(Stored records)
=-=-=

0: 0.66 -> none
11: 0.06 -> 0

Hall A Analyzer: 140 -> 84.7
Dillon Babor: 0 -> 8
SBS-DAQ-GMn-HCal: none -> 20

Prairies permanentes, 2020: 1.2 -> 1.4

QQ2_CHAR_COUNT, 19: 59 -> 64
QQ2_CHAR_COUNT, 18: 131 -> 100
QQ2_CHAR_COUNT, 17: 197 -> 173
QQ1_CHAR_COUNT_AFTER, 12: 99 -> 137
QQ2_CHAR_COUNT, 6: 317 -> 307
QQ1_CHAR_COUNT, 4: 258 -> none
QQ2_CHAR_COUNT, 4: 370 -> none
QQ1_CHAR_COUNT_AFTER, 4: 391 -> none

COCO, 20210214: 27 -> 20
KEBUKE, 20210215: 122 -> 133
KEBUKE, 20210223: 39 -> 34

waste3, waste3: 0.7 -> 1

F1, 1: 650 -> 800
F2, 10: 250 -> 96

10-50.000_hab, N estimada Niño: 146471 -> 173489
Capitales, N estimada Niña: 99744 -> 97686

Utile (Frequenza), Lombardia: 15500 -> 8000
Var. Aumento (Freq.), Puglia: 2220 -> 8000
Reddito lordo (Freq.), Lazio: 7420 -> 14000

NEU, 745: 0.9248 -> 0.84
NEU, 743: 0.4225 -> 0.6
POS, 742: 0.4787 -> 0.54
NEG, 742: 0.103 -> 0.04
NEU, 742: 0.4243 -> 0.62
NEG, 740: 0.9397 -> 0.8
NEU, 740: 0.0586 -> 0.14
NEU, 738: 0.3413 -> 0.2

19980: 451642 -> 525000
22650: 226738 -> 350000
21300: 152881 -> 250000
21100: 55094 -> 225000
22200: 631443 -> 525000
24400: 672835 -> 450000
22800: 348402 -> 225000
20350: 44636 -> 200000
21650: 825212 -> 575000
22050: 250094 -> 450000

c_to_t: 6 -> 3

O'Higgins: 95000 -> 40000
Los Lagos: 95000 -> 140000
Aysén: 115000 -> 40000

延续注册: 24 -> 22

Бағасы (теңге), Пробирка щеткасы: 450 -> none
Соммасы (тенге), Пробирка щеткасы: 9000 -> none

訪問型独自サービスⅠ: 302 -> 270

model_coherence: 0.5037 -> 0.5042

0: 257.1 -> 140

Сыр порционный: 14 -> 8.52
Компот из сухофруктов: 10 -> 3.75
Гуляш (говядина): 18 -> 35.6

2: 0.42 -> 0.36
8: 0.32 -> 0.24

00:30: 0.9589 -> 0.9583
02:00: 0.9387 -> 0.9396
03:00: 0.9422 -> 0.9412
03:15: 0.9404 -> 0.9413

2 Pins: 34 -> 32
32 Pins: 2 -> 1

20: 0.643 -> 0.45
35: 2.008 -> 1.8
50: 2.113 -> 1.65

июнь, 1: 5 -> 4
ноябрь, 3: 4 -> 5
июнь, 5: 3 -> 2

=-=-=

:: PROBLEM STATEMENT ::
Begin at the first line of the records above and restate each line word for word, stopping after the line with "10-50.000_hab, N estimada".

:: OUTPUT ::
0: 0.66 -> none
11: 0.06 -> 0

Hall A Analyzer: 140 -> 84.7
Dillon Babor: 0 -> 8
SBS-DAQ-GMn-HCal: none -> 20

Prairies permanentes, 2020: 1.2 -> 1.4

QQ2_CHAR_COUNT, 19: 59 -> 64
QQ2_CHAR_COUNT, 18: 131 -> 100
QQ2_CHAR_COUNT, 17: 197 -> 173
QQ1_CHAR_COUNT_AFTER, 12: 99 -> 137
QQ2_CHAR_COUNT, 6: 317 -> 307
QQ1_CHAR_COUNT, 4: 258 -> none
QQ2_CHAR_COUNT, 4: 370 -> none
QQ1_CHAR_COUNT_AFTER, 4: 391 -> none

COCO, 20210214: 27 -> 20
KEBUKE, 20210215: 122 -> 133
KEBUKE, 20210223: 39 -> 34

waste3, waste3: 0.7 -> 1

F1, 1: 650 -> 800
F2, 10: 250 -> 96

10-50.000_hab, N estimada Niño: 146471 -> 173489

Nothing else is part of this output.